Borealis Exploration Ltd.
- Founded: 1968
- Key people: Rodney T. Cox – CEO and chairman Isaiah W. Cox – President, COO

= Borealis Exploration =

Company in Canada

Borealis Exploration Ltd. a research and development company first incorporated in Canada in 1968, with shares publicly traded on the Prague Stock Exchange under the symbol BOREY. with the most recent quarterly filings on December 31, 2014. The redomiciled Gibraltar-based corporate family now describes itself a virtual business.

Borealis previously had an Industry Classification 1382 – Oil and gas exploration services, and owns subsidiaries dealing with materials and power transfer.

Borealis Exploration has been under a cease trade order in Canada since September 13, 2001, for continuing failure to submit information required in an inquiry by the Ontario Securities Commission. The Alberta Securities Commission has been allowing variations on this cease trade order with exceptions being made for Canadian shareholders since the company's operations are located outside Canada, its head office is located in Gibraltar, and its securities are not listed on and do not trade on any exchange or market in Canada.

According to Businessweek several units filed their Annual on June 27, 2013, for the period ending March 31, 2013; with Moore Stephens auditing Faraway plc, Power Chips plc, Chorus Motors plc, Cool Chips plc, Wheeltug plc and Meyers Norris Penny LLP – MNP LLP auditing Roche Bay plc. In all of these reports both auditors reportedly "gave an unqualified opinion expressing doubt that the company can continue as a going concern". According to the Wall Street Journal Marketwatch company profile as of May 22, 2014, Borealis Exploration Ltd had a Price–earnings ratio of (negative) -7.43, and a liquidity ratio of 0.05, a return on assets of (negative) -64.31. By its company ordinances Borealis, which is located in Gibraltar, can not carry on business with persons resident in Gibraltar or own an interest in real property (with an exception) situated in Gibraltar.

Major Subsidiaries and operating units: (this citation no longer points to supporting information)

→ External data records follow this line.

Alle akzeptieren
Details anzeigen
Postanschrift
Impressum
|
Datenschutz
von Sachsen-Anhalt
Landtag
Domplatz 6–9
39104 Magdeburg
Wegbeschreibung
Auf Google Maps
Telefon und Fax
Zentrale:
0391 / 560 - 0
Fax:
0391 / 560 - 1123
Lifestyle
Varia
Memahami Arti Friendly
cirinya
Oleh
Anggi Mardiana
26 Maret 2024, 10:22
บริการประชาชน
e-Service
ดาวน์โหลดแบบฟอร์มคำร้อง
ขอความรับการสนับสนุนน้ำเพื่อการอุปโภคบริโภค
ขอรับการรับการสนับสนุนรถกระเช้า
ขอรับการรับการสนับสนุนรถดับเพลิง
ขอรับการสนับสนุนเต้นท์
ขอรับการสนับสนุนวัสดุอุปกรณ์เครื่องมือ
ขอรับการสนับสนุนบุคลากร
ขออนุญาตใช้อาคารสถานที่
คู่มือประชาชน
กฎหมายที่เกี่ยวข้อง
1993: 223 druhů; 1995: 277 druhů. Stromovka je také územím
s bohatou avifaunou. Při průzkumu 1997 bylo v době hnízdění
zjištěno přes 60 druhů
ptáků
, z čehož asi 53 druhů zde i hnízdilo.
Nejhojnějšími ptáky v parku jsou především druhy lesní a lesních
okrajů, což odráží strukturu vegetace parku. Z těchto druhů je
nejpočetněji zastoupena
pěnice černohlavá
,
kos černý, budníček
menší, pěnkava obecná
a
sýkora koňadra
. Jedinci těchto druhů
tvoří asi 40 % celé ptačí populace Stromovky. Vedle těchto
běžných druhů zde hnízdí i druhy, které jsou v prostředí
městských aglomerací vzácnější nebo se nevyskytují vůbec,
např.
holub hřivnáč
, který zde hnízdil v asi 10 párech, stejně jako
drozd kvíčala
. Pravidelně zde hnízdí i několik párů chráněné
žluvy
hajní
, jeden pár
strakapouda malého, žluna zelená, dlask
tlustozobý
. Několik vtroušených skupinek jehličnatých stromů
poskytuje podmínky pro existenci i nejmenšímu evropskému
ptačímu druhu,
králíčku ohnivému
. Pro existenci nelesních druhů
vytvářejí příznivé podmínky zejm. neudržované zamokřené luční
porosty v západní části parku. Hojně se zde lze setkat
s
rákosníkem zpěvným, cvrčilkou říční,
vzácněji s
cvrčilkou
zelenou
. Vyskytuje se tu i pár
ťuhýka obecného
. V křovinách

- Chorus Motors: Automotive
- WheelTug: Aircraft power
- Power Chips: Automotive power
- Cool Chips: Automotive power
- Avto Metals: Metallurgy
- Roche Bay: Mining Exploration
- Faraway – Canadian Mining Leases

Its Power Chips and Cool Chips subsidiaries publicised their exploring thermotunnelling technology in the early 2000s to increase the fuel-efficiency of automobiles. Powerchips is listed on the Pinksheets exchange but is flagged as high risk for not disclosing information and as of April 2011 the trading volume was zero for nearly six months.

Faraway PLC owns a 100% interest in 10,350 acres of Canadian long-term renewable leases on state land located near Freuchen Bay, Nunavut. The company was incorporated in 1996.

==Chorus Motors==
Chorus Motors PLC. is research and development company that has invented and developed an improved AC induction motor/drive system.
According to a Businessweek company overview as of June 27, 2013 "Chorus Motors PLC filed its Annual on Jun 27, 2013 for the period ending Mar 31, 2013. In this report its auditor, Moore Stephens, gave an unqualified opinion expressing doubt that the company can continue as a going concern."

===Motor types===
The Chorus Meshcon motor is a high-phase-order motor/drive system that claims to offer up to ten times the "burst", start-up, or acceleration torque of a conventional motor and drive of the same rated power and base speed.

Chorus motors claims the Meshcon Motor co-opts the harmonics that limit motor performance and that typically cause motor heating. According to these claims, a Chorus AC motor can generate far more torque than its conventional brethren. It is said to do this by changing both the layout of the magnetic coils and the power input waveforms of a standard AC induction motor.
Another example, the Chorus Star motor, is claimed to achieve much higher torque densities than a traditional 3-phase motor, but allegedly with no cost penalty. The Chorus Star concept uses concentrated, high phase order windings..

The parent company Borealis Exploration Ltd. signed an agreement with Delta Air Lines making Delta the development partner and launch customer for the Boeing 737NG version of WheelTug to allow electric ground taxi. The company Wheeltug PLC has been spun off as a subsidiary of Chorus Motors PLC. and the expected delivery of the first units is scheduled for 2010..

WheelTug and Co-Operative Industries completed an Electrical Load Measurement (ELM) test on a B737NG in January 2010 at Hartsfield-Jackson International Airport in Atlanta, GA to confirm sufficient power.

Wheeltug's financial statements for the year ending March 31, 2013, include an audit by Moore Stephens accounting firm which raises doubt about the company's ability to continue as a going concern.

According to a company press release as of January 1, 2014, WheelTug's Order Book was 731 aircraft systems, across 13 airlines.